Even the most decadent of desserts, like cheesecake, brownies, chocolate chip cookies and rich chocolate cake can be made healthier by simply subbing in organic, antioxidant rich dark chocolate, using low-fat cream cheese, or gluten free flours. Find the best ways to adapt the recipes you love by subbing in ingredients that you feel good about, that taste good and fit into your lifestyle.
Drinks
Water, water, water.

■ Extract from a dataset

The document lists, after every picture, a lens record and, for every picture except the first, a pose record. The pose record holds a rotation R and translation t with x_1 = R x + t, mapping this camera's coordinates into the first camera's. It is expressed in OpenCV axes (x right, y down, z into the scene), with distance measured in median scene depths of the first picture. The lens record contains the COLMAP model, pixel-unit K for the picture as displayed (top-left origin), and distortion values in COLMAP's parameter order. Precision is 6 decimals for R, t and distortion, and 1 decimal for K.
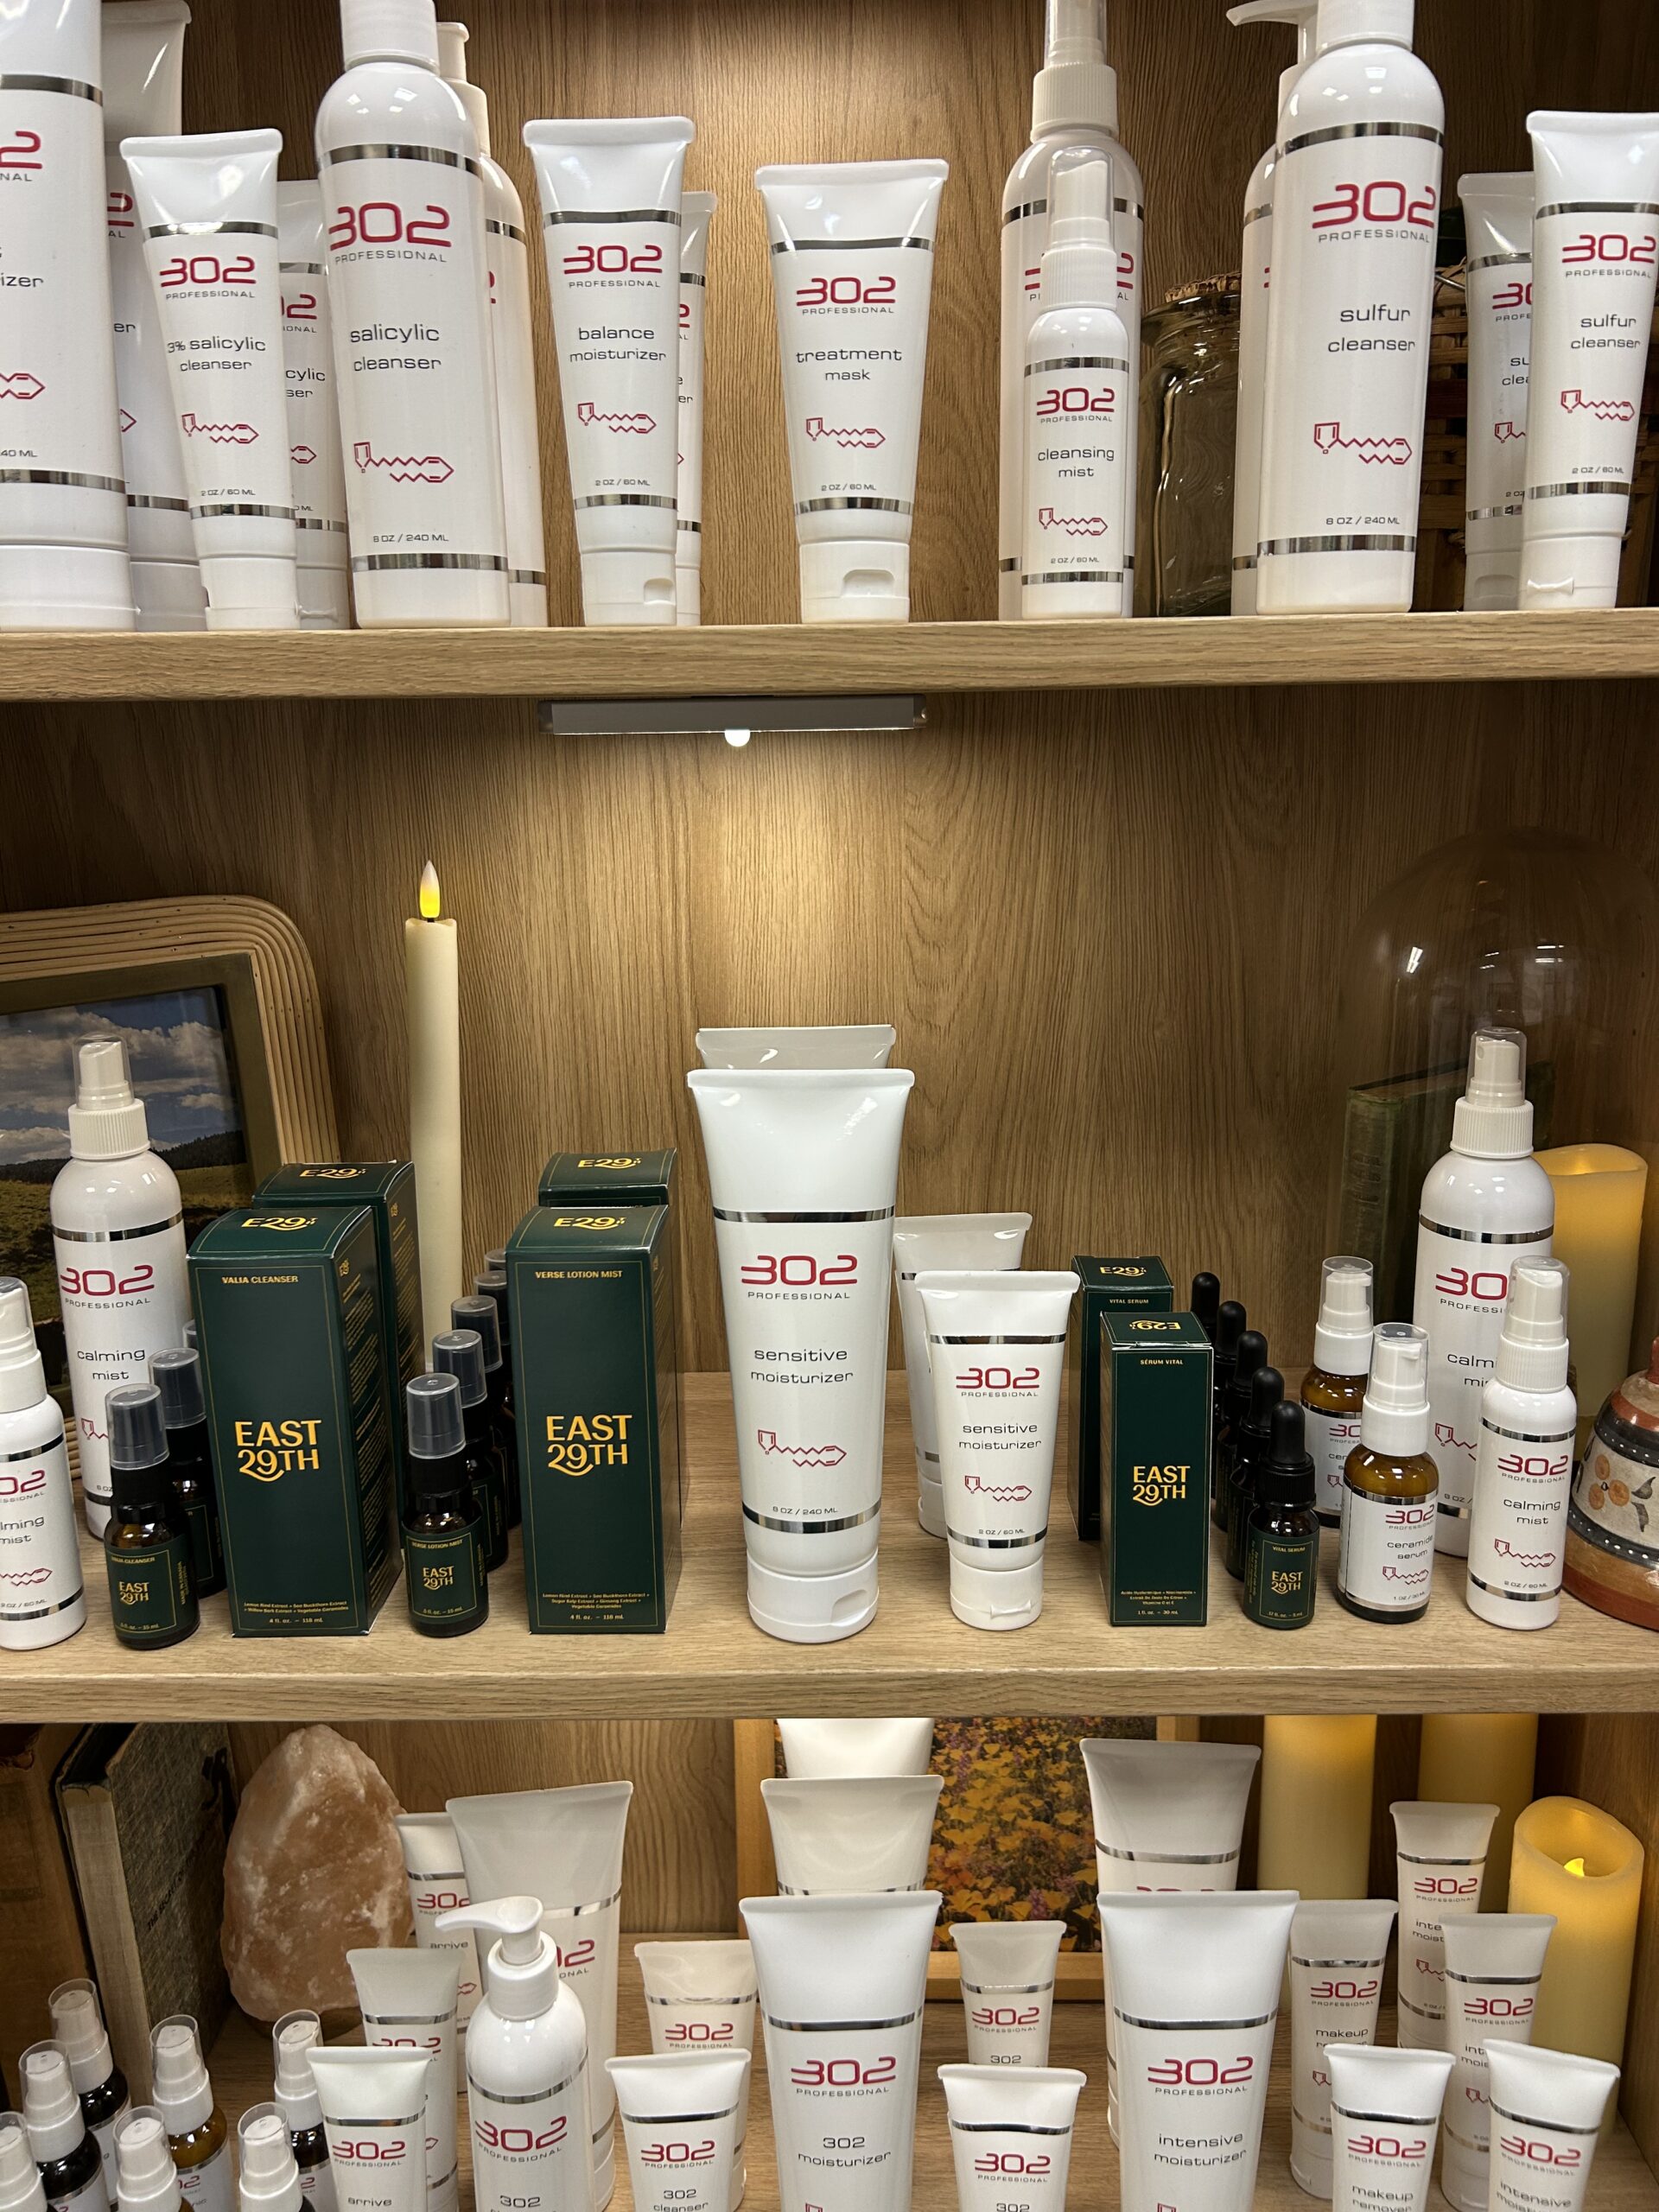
lens RADIAL K [[1645.8, 0, 832.7], [0, 1645.8, 1120.5], [0, 0, 1]] dist [0.022173, -0.010058]
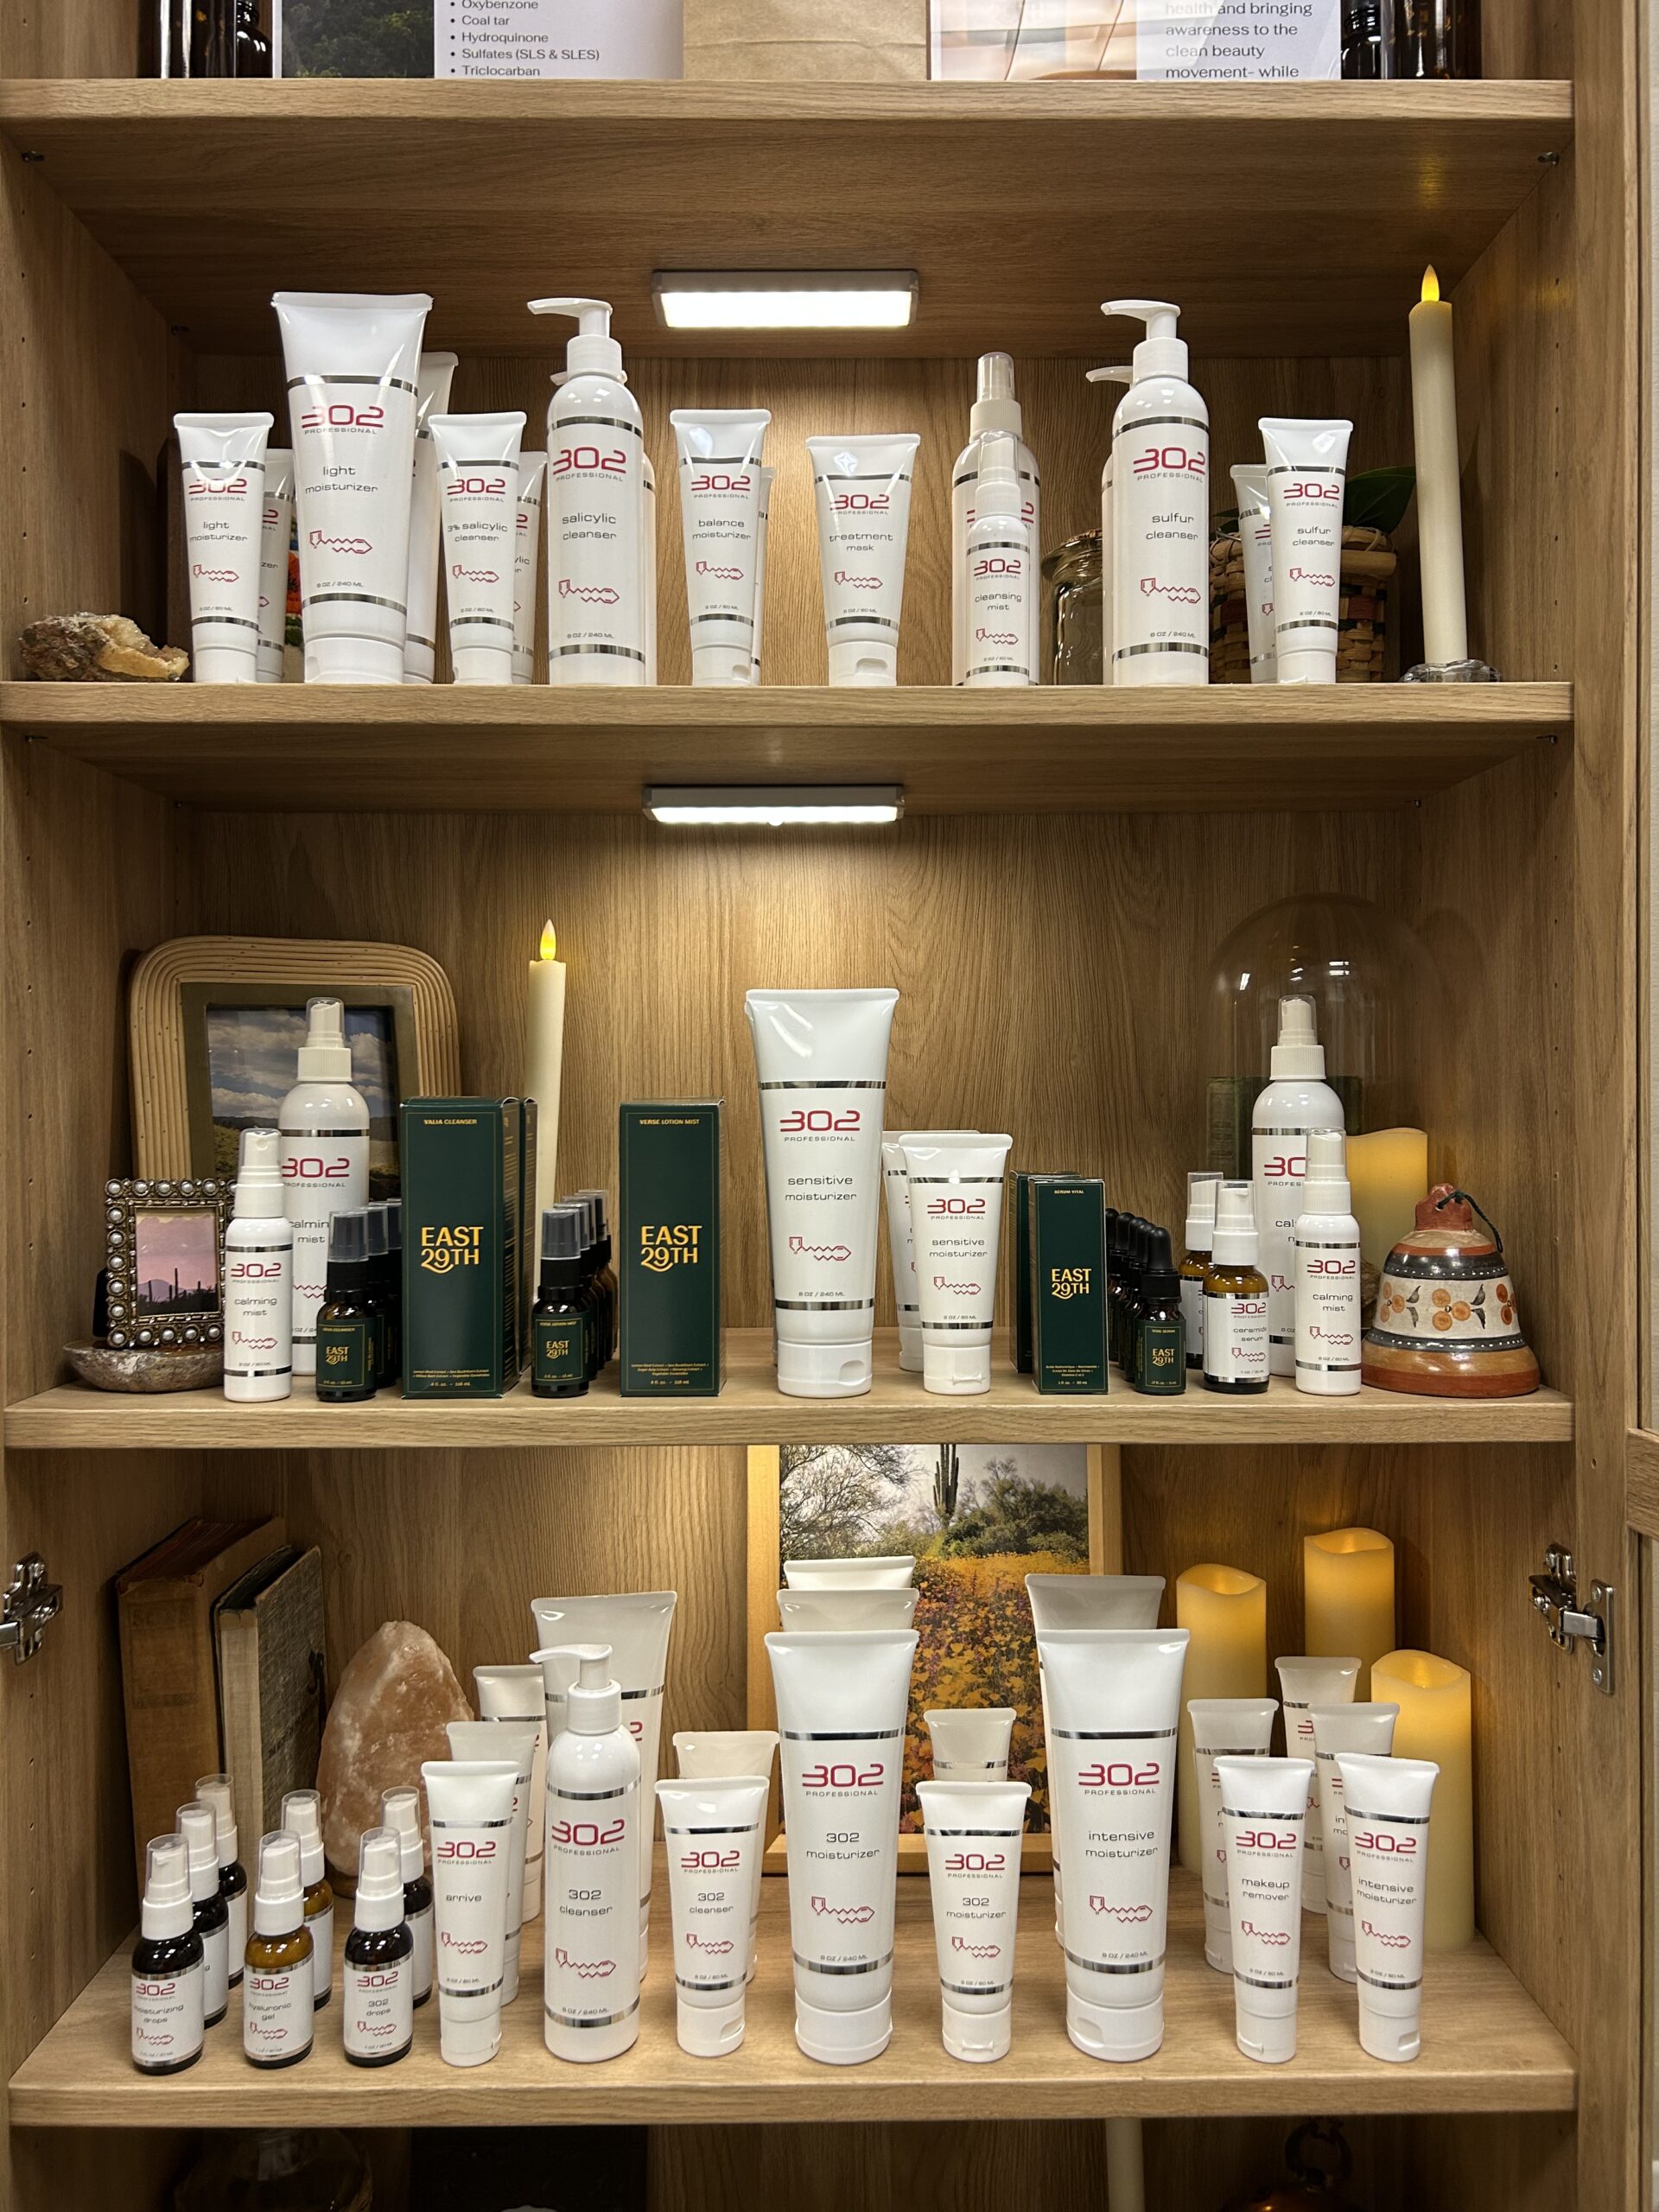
lens RADIAL K [[1654.4, 0, 828.3], [0, 1654.4, 1139.6], [0, 0, 1]] dist [0.076533, -0.126353]
pose [[0.999733, 0.012851, 0.019213, -0.038511], [-0.008071, 0.972961, -0.230830, 0.416989], [-0.021659, 0.230613, 0.972804, -0.400271]]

You should primarily be drinking water, only having other drinks such as coffee, tea, or alcohol sparingly. Use honey in place of sugar. Avoiding sugar-and-additive filled creamers is key: better to use nut milks, or low-fat milk. If you drink soda, it’s actually a misconception that diet soda is better for you – the chemicals in diet drinks are very bad for your health and some studies show they can actually hinder weight loss. Better to have a small amount of real-sugar soda in moderation than an entire bottle of diet soda.
When it comes to alcohol, there’s nothing wrong with the odd glass of red wine (it has antioxidants, too!), or even the odd cocktail with clear liquor, but avoid sugary boozy drinks like wine coolers and ciders that will fill your body with needless calories and cause you to wake up with a headache. And of course, if you find yourself using alcohol as a crutch or feel that you’re drinking too much, cutting back or stopping entirely might be a good idea.
These are all easy to adapt ways to prepare meals, sides, snacks, desserts and even drinks without relying on a diet so heavy on sugar, salt, and processed ingredients/additives. You don’t have to sacrifice taste or flavor (or even fat) to make healthier meals that are delicious and fun to make. Since you have a little extra time in the kitchen, why not work to find recipes that make your family happy and taste amazing while utilizing nutritious and healthy ingredients? There are so many cookbooks and food blogs out there that offer some truly amazing “hacks” and food ideas that will wow your tastebuds and help you live a healthier lifestyle.